Réalisation d'un
modulateur numérique QPSK
(avec
des composants de fond de tiroir)
Introduction
La modulation QPSK, ou modulation à quatre états
de phase, a été largement utilisée depuis une trentaine
d'années en transmission de données professionnelle : modems
V26 à 2400 bits/s, faisceaux hertziens à faible capacité,
systèmes radio, voie de retour sur les réseaux de télévision
par câble, etc... C'est aujourd'hui le type de modulation retenu
par DVB pour la transmission de la télévision numérique
par satellite. La modulation QPSK présente de grandes qualités
lorsque le support de transmission est bruité. Elle conduit à
une bonne efficacité spectrale avec un rendement théorique
maximum de 2 bits/s par Hertz de bande passante. Son principe a été
décrit dans de nombreux ouvrages. Sur l'Internet, le lecteur intéressé
pourra par exemple consulter un panorama des différentes familles
de modulations numériques sur le site de Spread
Spectrum Scene, (voir le papier "Digital
modulations" qui est un exposé simplifié des différentes
modulations numériques), ou encore sur le site de Maxim, la note
d'application "QPSK
demystified" qui donne des détails sur ce type de modulation.

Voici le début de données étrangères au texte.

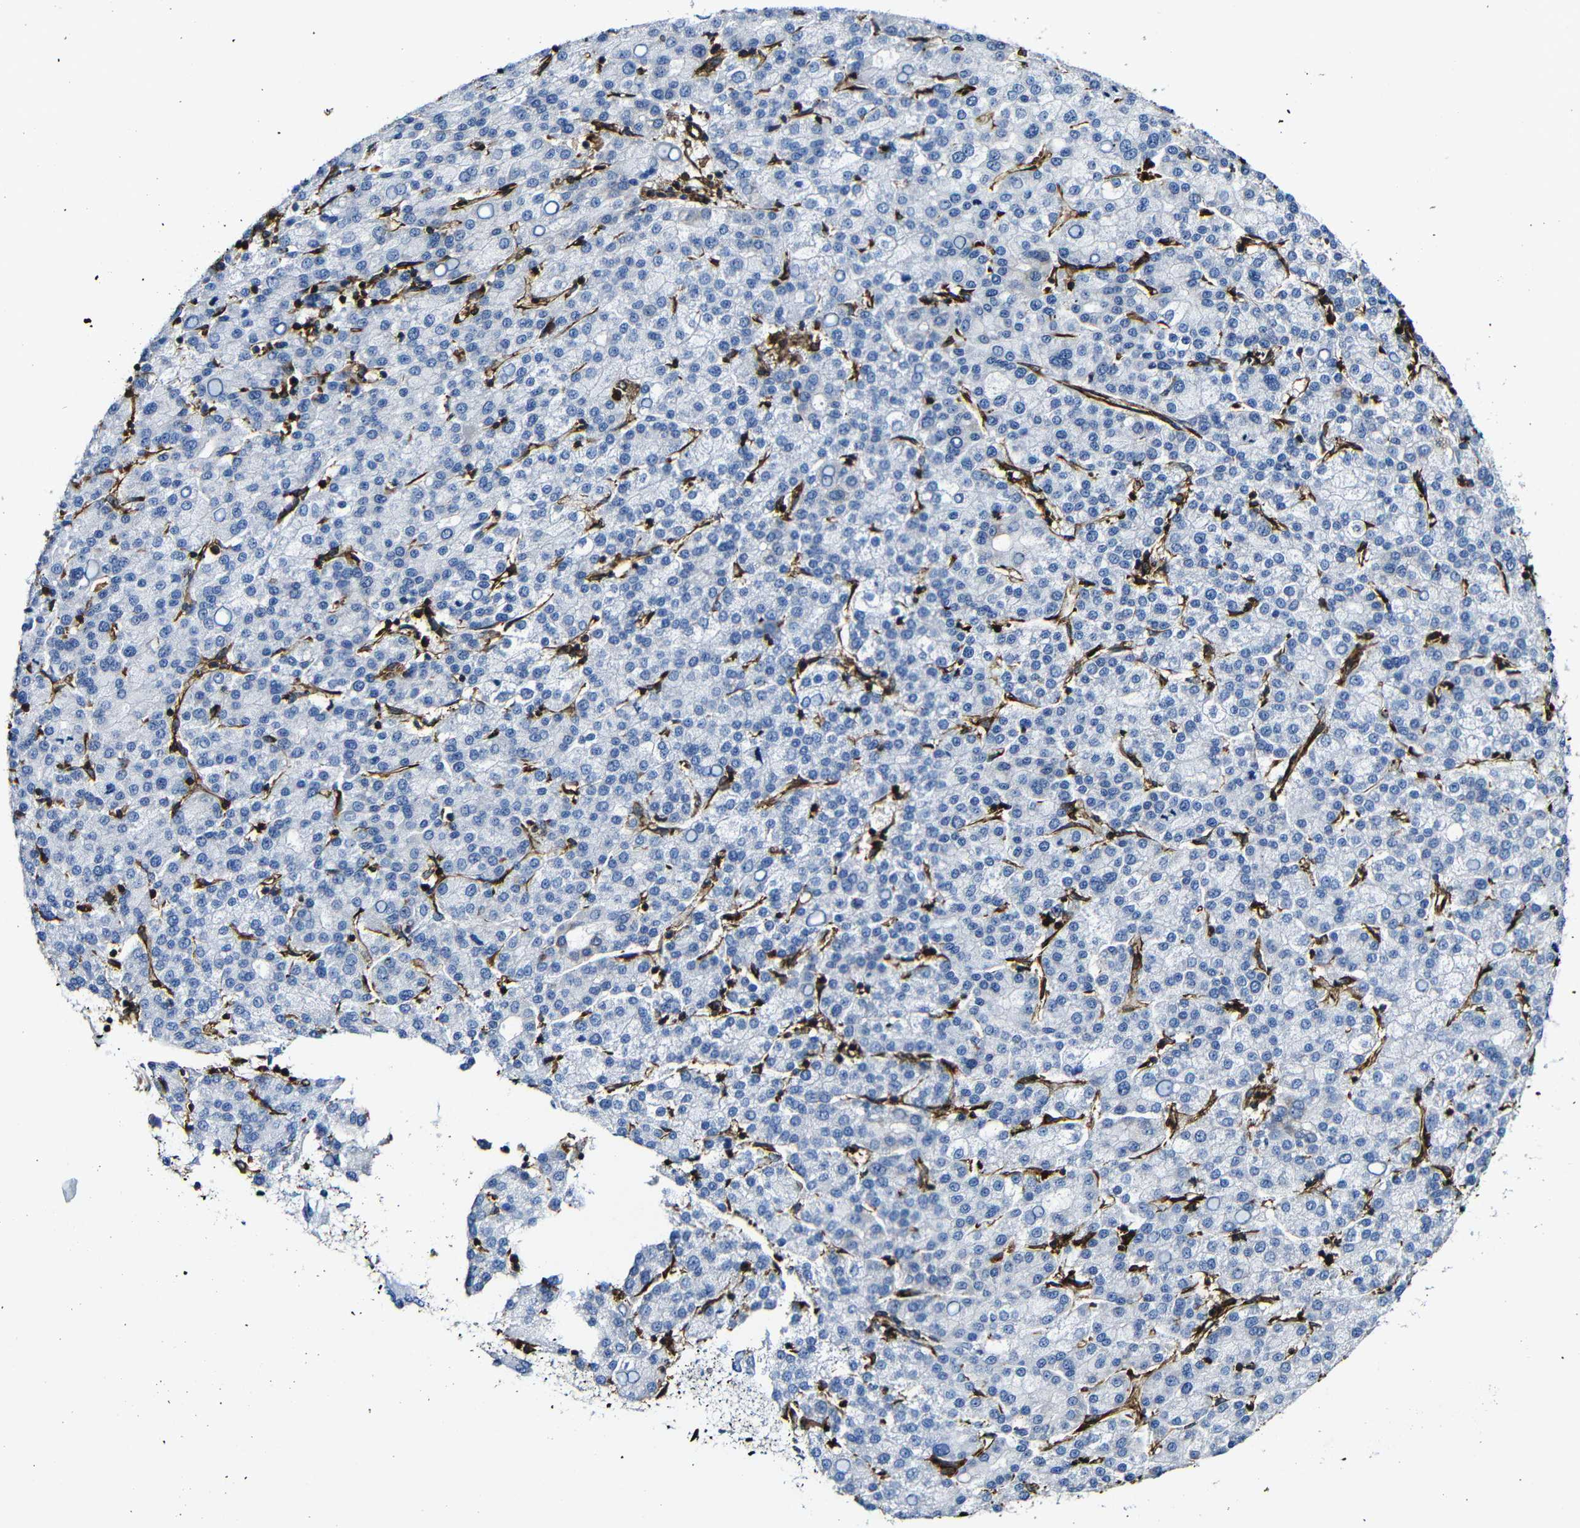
{"staining": {"intensity": "negative", "quantity": "none", "location": "none"}, "tissue": "liver cancer", "cell_type": "Tumor cells", "image_type": "cancer", "snomed": [{"axis": "morphology", "description": "Carcinoma, Hepatocellular, NOS"}, {"axis": "topography", "description": "Liver"}], "caption": "There is no significant positivity in tumor cells of liver hepatocellular carcinoma.", "gene": "MSN", "patient": {"sex": "female", "age": 58}}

Il existe aujourd'hui sur le marché des circuits
intégrés spécialisés, tels que le AD8346
de Analog Devices ou bien le STQ-1016
de Sirenza Microdevices, qui réalisent directement la fonction
de modulation QPSK. Il suffit d'introduire le signal de porteuse et les
données pour obtenir en sortie un signal modulé QPSK.
La réalisation présentée ci-dessous
effectue la modulation de manière plus traditionnelle, au moyen
de composants courants, voire de récupération. La porteuse
a ici une fréquence de 65 MHz et le débit binaire transmis
est soit de 271 kbit/s soit de 2048 kbit/s suivant l'application envisagée
et le choix des filtres dans le montage.
Synoptique d'un modulateur
QPSK
Le synoptique
ci-dessous se trouve dans tous les ouvrages décrivant la modulation
à quatre états de phase. La modulation numérique
est appliquée sur deux entrées marquées I et Q. Deux
mélangeurs équilibrés reçoivent la porteuse
provenant d'un oscillateur, une entrée étant déphasée
de 90° par rapport à l'autre. Enfin les deux sorties des mélangeurs
sont additionnées pour fournir le signal de sortie.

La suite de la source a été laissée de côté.